The surprising fact: There are lots of natural, organic ingredients that are bad for skin! Many of them are lurking in products claiming to be better or safer because they’re natural or organic. Sad but true.
Intense Exfoliation Can Kill Your Acne
It can be tempting to attack your skin with an abrasive exfoliant scrub in an effort to sand away acne. The pros, however, caution against too much exfoliation.
"Acne-causing bacteria lies deep in the follicles under your skin; scrubbing the surface will not make it go away. In fact, it will potentially aggravate the skin more," esthetician Rhonda Robb told Bioelements.
Facial scrubs are often too aggressive for blemished skin. Scrubs can be very harsh, especially on skin that is already inflamed due to acne breakouts.

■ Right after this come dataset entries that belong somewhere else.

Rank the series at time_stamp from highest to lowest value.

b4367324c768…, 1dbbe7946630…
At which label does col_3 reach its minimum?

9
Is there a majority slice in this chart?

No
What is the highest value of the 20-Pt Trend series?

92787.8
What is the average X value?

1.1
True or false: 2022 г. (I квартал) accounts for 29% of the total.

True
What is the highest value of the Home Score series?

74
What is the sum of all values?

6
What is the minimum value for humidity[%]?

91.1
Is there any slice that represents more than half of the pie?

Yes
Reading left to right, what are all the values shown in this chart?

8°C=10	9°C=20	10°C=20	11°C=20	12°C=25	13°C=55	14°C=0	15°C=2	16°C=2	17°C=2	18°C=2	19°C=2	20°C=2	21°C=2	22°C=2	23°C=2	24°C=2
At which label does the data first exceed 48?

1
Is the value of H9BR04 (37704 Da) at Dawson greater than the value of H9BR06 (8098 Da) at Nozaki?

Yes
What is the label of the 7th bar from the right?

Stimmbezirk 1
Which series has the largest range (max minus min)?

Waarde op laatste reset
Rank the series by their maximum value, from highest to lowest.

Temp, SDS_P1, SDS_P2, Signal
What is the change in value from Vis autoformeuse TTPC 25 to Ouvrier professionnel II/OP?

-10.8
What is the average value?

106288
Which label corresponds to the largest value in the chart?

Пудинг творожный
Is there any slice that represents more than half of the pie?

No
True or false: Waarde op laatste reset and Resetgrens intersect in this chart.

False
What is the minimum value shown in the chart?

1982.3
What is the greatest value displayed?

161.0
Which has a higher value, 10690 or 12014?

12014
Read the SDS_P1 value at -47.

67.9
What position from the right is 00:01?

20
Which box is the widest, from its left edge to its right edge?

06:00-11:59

When you're breaking out, you may feel like you should scrub your face often, thinking it's helping to get your skin really clean. In actuality, vigorous scrubbing can increase irritation and redness, aggravate already inflamed skin, and exacerbate breakout activity.
If scrubs, even when gently used, irritate your skin it's best to remove them from your skin care routine. If you have inflammatory acne, especially if your breakouts are inflamed, crusting, oozing, or open sores, avoid scrubs altogether.
This doesn't mean acne-prone skin shouldn't be exfoliated regularly. There are other ways to exfoliate the skin without resorting to an abrasive and potentially irritating product.
Demystifying Misconceptions through Open Communication
These are just a few of the most common skincare myths floating around out there that needed to be busted, but there are so many more. Doing research, reading multiple articles, talking with friends and family, looking more deeply into things, and not just taking them at face value is valuable and important because, at the end of the day, it's your skin!